§ Task details
Give the data again exactly, without its images.

=-=-=

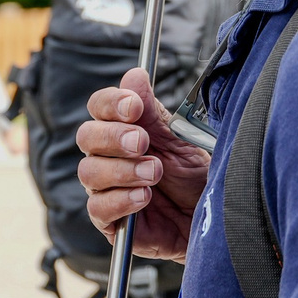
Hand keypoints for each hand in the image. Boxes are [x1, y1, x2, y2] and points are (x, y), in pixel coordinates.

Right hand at [76, 69, 209, 260]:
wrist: (211, 220)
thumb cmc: (194, 178)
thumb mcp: (179, 140)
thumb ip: (153, 112)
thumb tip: (134, 75)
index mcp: (122, 130)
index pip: (100, 107)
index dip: (111, 103)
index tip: (134, 106)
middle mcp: (108, 157)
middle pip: (86, 137)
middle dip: (114, 136)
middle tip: (142, 142)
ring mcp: (106, 188)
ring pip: (89, 172)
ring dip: (122, 170)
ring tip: (154, 173)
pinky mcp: (110, 221)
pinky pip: (98, 208)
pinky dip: (121, 199)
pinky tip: (144, 197)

=-=-=

§ Exercise answer
Hand keypoints for each hand in the image. Boxes are [x1, y1, x2, y2] and points are (x, y), in pixel coordinates.

Right hand at [76, 69, 209, 260]:
wrist: (211, 220)
thumb cmc: (194, 178)
thumb mcp: (179, 140)
thumb ip: (153, 112)
thumb tip: (134, 75)
index mcp: (122, 130)
index pip: (100, 107)
index dip: (111, 103)
index tip: (134, 106)
middle mcp: (108, 157)
middle pip: (86, 137)
middle dip: (114, 136)
middle tip: (142, 142)
ring mcp: (106, 188)
ring pip: (89, 172)
ring dip: (122, 170)
ring tip: (154, 173)
pinky mcp: (110, 221)
pinky pip: (98, 208)
pinky dip: (121, 199)
pinky tip: (144, 197)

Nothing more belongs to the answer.